Virtual machine (VM) switching technology should also be included in this re-architecture - to bring the virtual world closer to the network by extending the network edge to the VM - as well as top of rack switching techniques that can significantly increase data centre network flexibility and deliver cost savings in the form of reduced cabling. Deploying VM switching enables consistent network management across the entire network and a true separation of network management from server and virtual server management.
Another critical component of upgrading data centre networking for virtualisation is re-addressing key network services. Every piece of IT infrastructure relies on network services to function: if they fail, all IT systems will come to a stop. Building network services that can scale with the growth of the network and the number of IP addresses, but that are also agile enough to cope with virtualisation, is an important step. For example, VMs can be provisioned in a few minutes, but getting an IP address allocated for that VM can take 30 – 40 minutes, and often much longer. This management gap needs to be reduced so that the network services can fully support an agile IT infrastructure based on virtualisation.

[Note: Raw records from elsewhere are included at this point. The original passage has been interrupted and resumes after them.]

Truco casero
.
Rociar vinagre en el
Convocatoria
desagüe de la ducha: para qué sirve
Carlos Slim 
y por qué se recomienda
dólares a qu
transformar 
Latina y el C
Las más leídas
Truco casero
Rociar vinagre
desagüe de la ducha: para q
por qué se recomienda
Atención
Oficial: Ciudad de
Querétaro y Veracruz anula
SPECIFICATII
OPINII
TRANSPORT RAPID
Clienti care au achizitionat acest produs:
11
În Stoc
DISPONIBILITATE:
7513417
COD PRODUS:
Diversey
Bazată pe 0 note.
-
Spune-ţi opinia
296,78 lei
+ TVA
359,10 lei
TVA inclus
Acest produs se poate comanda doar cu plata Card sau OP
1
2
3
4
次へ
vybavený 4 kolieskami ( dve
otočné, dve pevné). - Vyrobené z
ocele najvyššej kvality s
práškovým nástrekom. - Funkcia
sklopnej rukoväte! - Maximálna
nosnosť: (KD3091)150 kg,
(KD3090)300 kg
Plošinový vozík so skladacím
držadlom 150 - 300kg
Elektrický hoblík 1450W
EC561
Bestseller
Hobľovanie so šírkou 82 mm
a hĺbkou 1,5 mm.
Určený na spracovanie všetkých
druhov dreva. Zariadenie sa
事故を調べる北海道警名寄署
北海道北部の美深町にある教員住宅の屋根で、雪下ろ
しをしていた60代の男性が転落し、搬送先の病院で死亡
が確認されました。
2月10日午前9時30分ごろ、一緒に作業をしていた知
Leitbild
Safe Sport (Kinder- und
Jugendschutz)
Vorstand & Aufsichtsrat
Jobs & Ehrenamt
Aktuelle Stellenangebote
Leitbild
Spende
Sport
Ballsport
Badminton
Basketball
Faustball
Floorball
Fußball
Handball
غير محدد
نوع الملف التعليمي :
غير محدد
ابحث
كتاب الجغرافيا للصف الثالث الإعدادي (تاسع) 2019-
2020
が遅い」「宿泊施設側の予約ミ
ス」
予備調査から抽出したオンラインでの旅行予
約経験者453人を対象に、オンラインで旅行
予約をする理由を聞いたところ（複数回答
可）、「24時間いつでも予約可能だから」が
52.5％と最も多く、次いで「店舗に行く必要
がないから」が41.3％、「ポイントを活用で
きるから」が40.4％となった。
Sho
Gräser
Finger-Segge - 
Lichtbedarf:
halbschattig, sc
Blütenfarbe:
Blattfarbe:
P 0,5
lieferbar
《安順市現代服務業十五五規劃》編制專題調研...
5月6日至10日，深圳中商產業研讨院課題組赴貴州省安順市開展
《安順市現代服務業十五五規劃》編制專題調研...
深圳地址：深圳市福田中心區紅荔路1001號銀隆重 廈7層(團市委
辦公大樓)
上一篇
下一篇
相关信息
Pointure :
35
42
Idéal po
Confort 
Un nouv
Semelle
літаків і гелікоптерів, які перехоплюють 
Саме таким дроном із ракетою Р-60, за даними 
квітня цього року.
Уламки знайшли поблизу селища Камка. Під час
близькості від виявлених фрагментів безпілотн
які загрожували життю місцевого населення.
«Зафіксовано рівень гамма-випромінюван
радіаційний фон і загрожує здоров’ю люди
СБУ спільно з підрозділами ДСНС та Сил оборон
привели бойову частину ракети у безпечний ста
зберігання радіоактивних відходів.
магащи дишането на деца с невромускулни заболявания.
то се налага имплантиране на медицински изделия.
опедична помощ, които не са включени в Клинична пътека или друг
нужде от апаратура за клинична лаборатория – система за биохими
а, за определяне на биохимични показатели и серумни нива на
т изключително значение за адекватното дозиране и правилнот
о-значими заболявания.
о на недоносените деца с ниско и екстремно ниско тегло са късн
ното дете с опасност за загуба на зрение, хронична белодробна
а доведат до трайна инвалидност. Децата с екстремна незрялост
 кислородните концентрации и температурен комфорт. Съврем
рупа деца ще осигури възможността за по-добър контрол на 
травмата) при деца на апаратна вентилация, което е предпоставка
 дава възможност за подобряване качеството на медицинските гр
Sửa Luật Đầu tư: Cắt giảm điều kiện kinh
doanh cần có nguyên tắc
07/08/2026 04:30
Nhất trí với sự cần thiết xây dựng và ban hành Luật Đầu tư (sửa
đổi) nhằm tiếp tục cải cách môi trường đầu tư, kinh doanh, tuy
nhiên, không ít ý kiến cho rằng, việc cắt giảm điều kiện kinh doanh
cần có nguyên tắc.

Application delivery technologies also provide important functions - acceleration, availability and security - and any successful virtualisation project needs to take this into consideration. These devices improve the user’s experience when connecting to applications by accelerating, caching and compressing IP traffic. They are also able to load balance across multiple servers and VMs (even when they are in different data centres in different locations) and so ensure that the applications are always available and that there is sufficient capacity for them to run without delays and failures. What’s more, these devices are able to look deep into the application transactions and provide a level of security that traditional products are not able to provide. As the server-side network becomes the platform for the converged data centre network, it becomes possible to take advantage of convergence and collapse the storage network on the traditional ethernet network. A unified fabric - by which technology vendors mean the convergence of the computing and storage traffic onto a single network - can be achieved when the organisation has a strong network foundation in place based on 10Gbps that can handle the additional traffic load that storage will introduce, and a network that supports Fibre Channel over Ethernet (FCoE).
If you are now wondering about the effort required, the economic rationale for creating a virtualisation-ready data centre network is truly compelling. The reduction of network devices, server racks, network cards and cabling can realise capital savings of around 50%. A less complicated infrastructure - entailing simpler, cheaper management - will enable significant operational savings - fewer devices mean lower maintenance and software licensing expenses, while around a 30% reduction in power consumption leads to dramatically reduced energy costs and a greener corporate conscience.